Georg,
Your having brushed aside Florian’s comment, simply pointing out that the system to which he linked was different from the ones your showing now, is completely unacceptable and, whether you realize it or not (probably not), subjects the portfolio123 community, and by way of association, Portfolio123 as well, to ridicule (forum posts are not the only opinions expressed so don’t assume you truly know how you are perceived).
Florian is pointing out as politely as possible, that for all the backward-looking super-charts you post, you have shown no ability to actually deliver on anything when real money is invested. DMs have been around for seven years now and your track record is an embarrassment, which makes your recent amateur-hour cheap shot against the recent struggles of my Cherrypicking the Blue Chips model (which unlike anything you ever came out with, delivered a lot over a fair amount of time) all the more bizarre.
Portfolio123 delivers a lot of great tools, but tools misused can lead to horrible things (give a chain saw to a five-year old to see what I mean — oops, another kiddie table-type metaphor). If you want to build credibility, you really need to cease and desist from using 1/2/2000 as start dates in charts you show on the forum (even though p123 let’s you do it). Limit your publicly-shared backtests to one year and be humble — unless and until you can start to show some measure of out-of-sample success.
I strongly suggest that you remove all of the charts you posted in this thread. Talk instead about your ideas, why you think they’ll work, and invite the p123 community to follow along in real time as you publicly trace forward progress (post more DMs, and rather than hiding from their out-of-sample results, evaluate and discuss them, and learn from them as you go).
But whatever you ultimately decide to do or not do, please stop assuming you are generating favorable impressions by acting as if your demonstrated ability to predict the past has any meaning besides a cute game.
Sorry to be so blunt, and I know posts like this don’t thrill Marco who would prefer to see a more collegial tone on the forum, as would we all. The reality, however, is that quants have been getting raked over the coals harshly and frequently in recent years and it’s been getting worse, not better. (The physics envy article Jim found, at my prompting, was just an early shot across the bow.) To try as best I can to preserve Portfolio123’s reputation and branding, it really is important, albeit regrettable and unpleasant, to make it clear that what you are doing in this thread, and others like it, is not at all representative of good use of the powerful and extremely beneficial tools Portfolio123 works hard to provide.

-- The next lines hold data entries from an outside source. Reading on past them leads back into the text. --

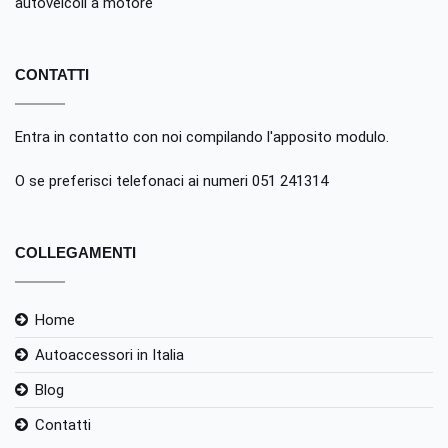
autoveicoli a motore
CONTATTI
Entra in contatto con noi compilando
l'apposito modulo
.
O se preferisci telefonaci ai numeri 051 241314
COLLEGAMENTI
Home
Autoaccessori in Italia
Blog
Contatti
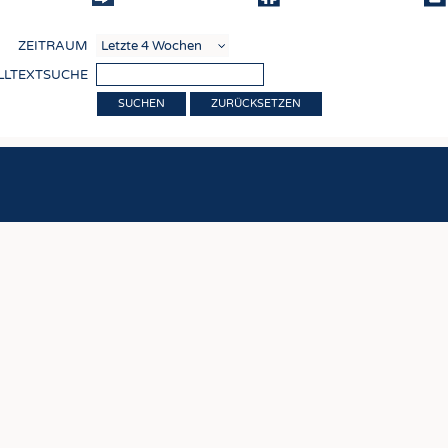
COMP
ZEITRAUM
VERE
LLTEXTSUCHE
TEXT
ZURÜCKSETZEN
SENS
RECY
NACH
KREI
TECHN
SMART
MEDI
HAUS-
BEKL
TESTS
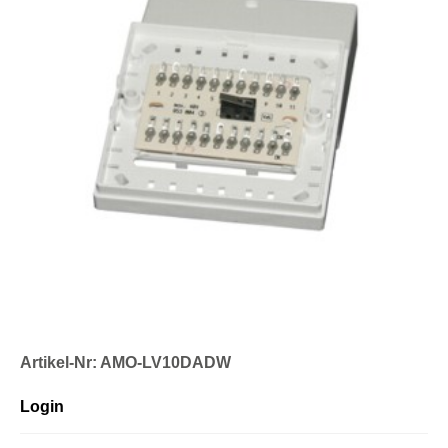
Artikel-Nr: AMO-LV10DADW
Login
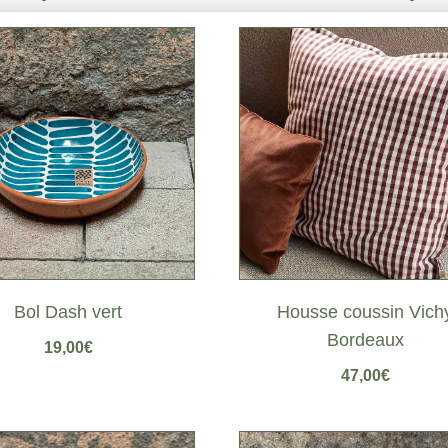
Bol Dash vert
Housse coussin Vich
Bordeaux
19,00
€
47,00
€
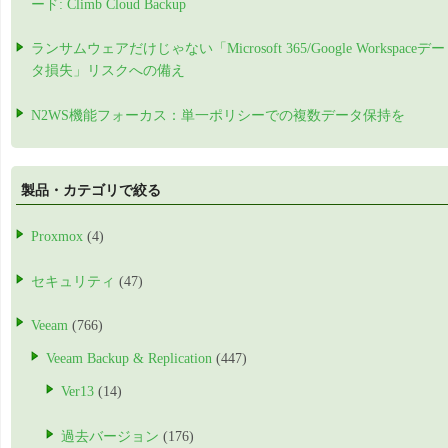
ード: Climb Cloud Backup
ランサムウェアだけじゃない「Microsoft 365/Google Workspaceデー
タ損失」リスクへの備え
N2WS機能フォーカス：単一ポリシーでの複数データ保持を
製品・カテゴリで絞る
Proxmox
(4)
セキュリティ
(47)
Veeam
(766)
Veeam Backup & Replication
(447)
Ver13
(14)
過去バージョン
(176)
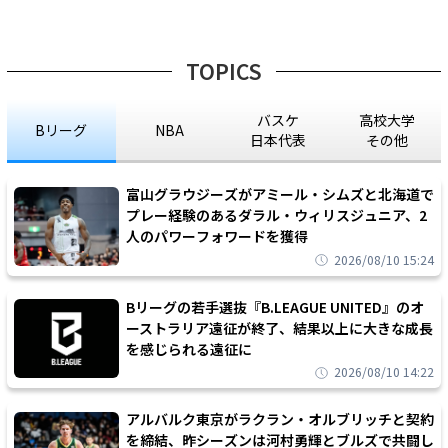
TOPICS
バスケ
高校大学
Bリーグ
NBA
日本代表
その他
富山グラウジーズがアミール・シムズと北海道で
プレー経験のあるダラル・ウィリスジュニア、2
人のパワーフォワードを獲得
2026/08/10 15:24
Bリーグの若手選抜『B.LEAGUE UNITED』のオ
ーストラリア遠征が終了、結果以上に大きな成長
を感じられる遠征に
2026/08/10 14:22
アルバルク東京がラクラン・オルブリッチと契約
を締結、昨シーズンは河村勇輝とブルズで共闘し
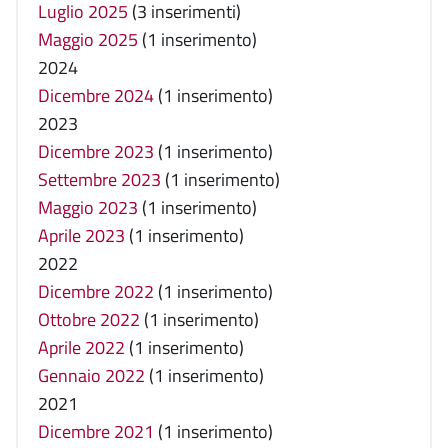
Luglio 2025
(3 inserimenti)
Maggio 2025
(1 inserimento)
2024
Dicembre 2024
(1 inserimento)
2023
Dicembre 2023
(1 inserimento)
Settembre 2023
(1 inserimento)
Maggio 2023
(1 inserimento)
Aprile 2023
(1 inserimento)
2022
Dicembre 2022
(1 inserimento)
Ottobre 2022
(1 inserimento)
Aprile 2022
(1 inserimento)
Gennaio 2022
(1 inserimento)
2021
Dicembre 2021
(1 inserimento)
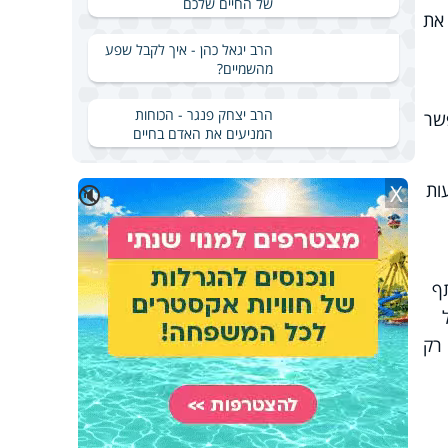
של החיים שלכם
 את
הרב יגאל כהן - איך לקבל שפע
מהשמיים?
הרב יצחק פנגר - הכוחות
פשר
המניעים את האדם בחיים
X
ות
🔇
ף
 רק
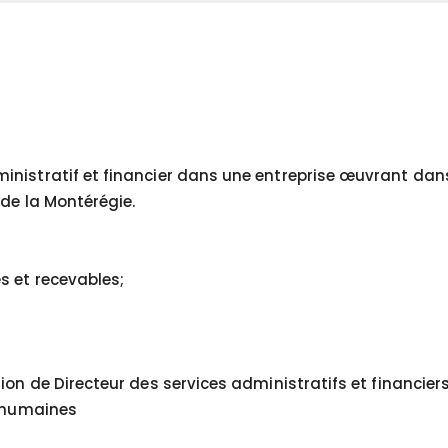
n
nistratif et financier dans une entreprise œuvrant dan
 de la Montérégie.
s et recevables;
on de Directeur des services administratifs et financiers
s humaines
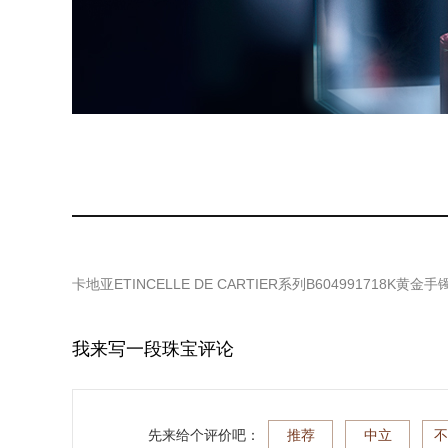
卡地亚ETINCELLE DE CARTIER系列B604991718K黄金手
我来写一段珠宝评论
先来给个评价吧：
推荐
中立
不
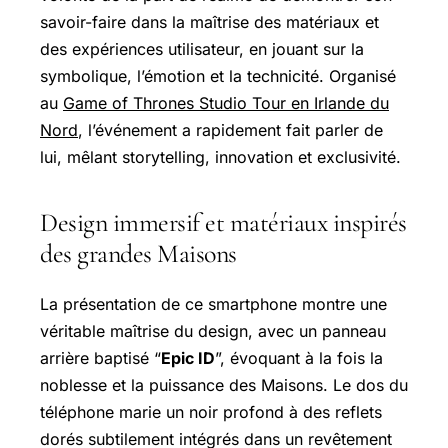
savoir-faire dans la maîtrise des matériaux et
des expériences utilisateur, en jouant sur la
symbolique, l’émotion et la technicité. Organisé
au
Game of Thrones Studio Tour en Irlande du
Nord
, l’événement a rapidement fait parler de
lui, mêlant storytelling, innovation et exclusivité.
Design immersif et matériaux inspirés
des grandes Maisons
La présentation de ce smartphone montre une
véritable maîtrise du design, avec un panneau
arrière baptisé “
Epic ID
”, évoquant à la fois la
noblesse et la puissance des Maisons. Le dos du
téléphone marie un noir profond à des reflets
dorés subtilement intégrés dans un revêtement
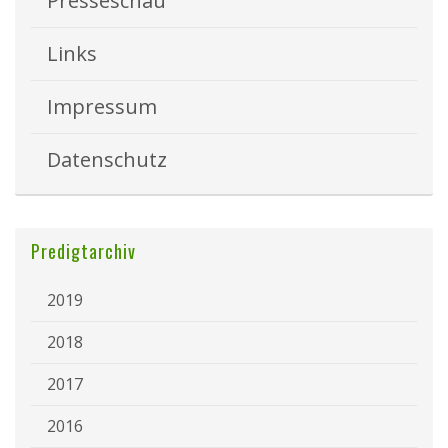
Presseschau
Links
Impressum
Datenschutz
Predigtarchiv
2019
2018
2017
2016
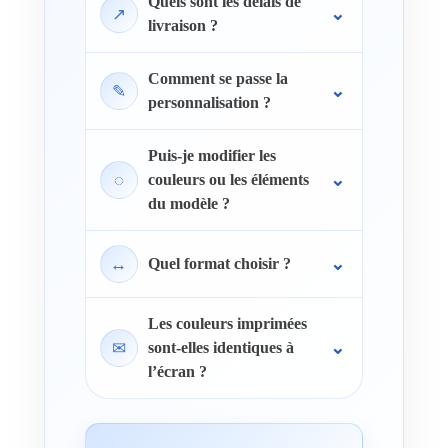
Quels sont les délais de
↗
livraison ?
Comment se passe la
✎
personnalisation ?
Puis-je modifier les
◌
couleurs ou les éléments
du modèle ?
↔
Quel format choisir ?
Les couleurs imprimées
✉
sont-elles identiques à
l’écran ?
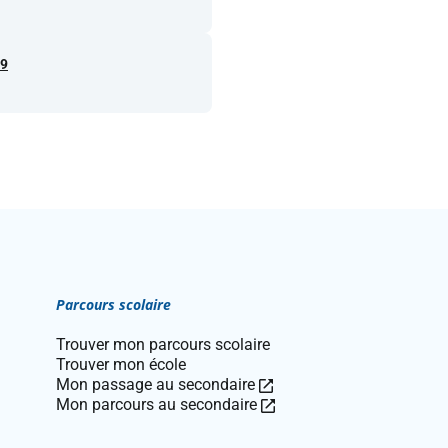
19
Parcours scolaire
Trouver mon parcours scolaire
Trouver mon école
Ce
Mon passage au secondaire
lien
Ce
Mon parcours au secondaire
ouvre
lien
dans
ouvre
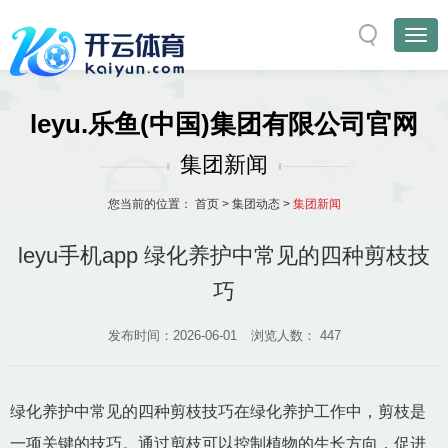
leyu.乐鱼(中国)集团有限公司官网
集团新闻
您当前的位置：
首页
>
集团动态
>
集团新闻
leyu手机app 绿化养护中常见的四种剪枝技
巧
发布时间：2026-06-01
浏览人数：
447
绿化养护中常见的四种剪枝技巧在绿化养护工作中，剪枝是
一项关键的技巧。通过剪枝可以控制植物的生长方向，促进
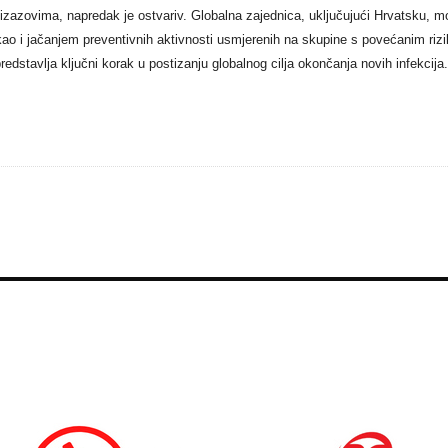
 izazovima, napredak je ostvariv. Globalna zajednica, uključujući Hrvatsku, mo
a, kao i jačanjem preventivnih aktivnosti usmjerenih na skupine s povećanim 
 predstavlja ključni korak u postizanju globalnog cilja okončanja novih infekcija.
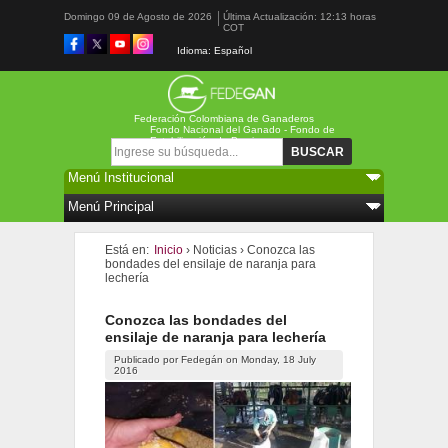
Domingo 09 de Agosto de 2026
Última Actualización: 12:13 horas
COT
Idioma: Español
Federación Colombiana de Ganaderos
Fondo Nacional del Ganado - Fondo de
Estabilización de Precios
Formulario de búsqueda
Buscar
Está en:
Inicio
›
Noticias
›
Conozca las
bondades del ensilaje de naranja para
lechería
Conozca las bondades del
ensilaje de naranja para lechería
Publicado por
Fedegán
on
Monday, 18 July
2016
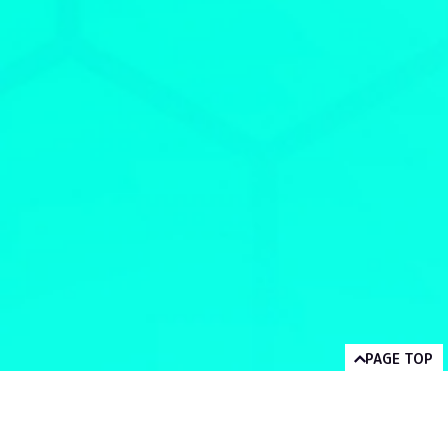
PAGE TOP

If you like public discussion of results, focus instead on what you discuss re: riding coat tails on ETFs. That’s actually a good idea and seeing another post in that thread from somebody who took 8 hours to create a csv of holdings to upload (ouch!!!) prompted me to communicate to Marco and Yuval off line about the need to really get serious about licensing ETF constituents. That sort of task should be do-able in 8 seconds (or less), not 8 hours. But working in this way as best you can with the capabilities at hand right now (you can create constituent files much more quickly if you stop feeling compelled to max out on backtest length) would make for much more interesting, valuable and credible forum discussion — but even here, exercise self-discipline and aim for what’s likely to be real, not super charts. At least this, unlike your business-cycle work, can give bona fide o-o-s results without waiting for years to pass.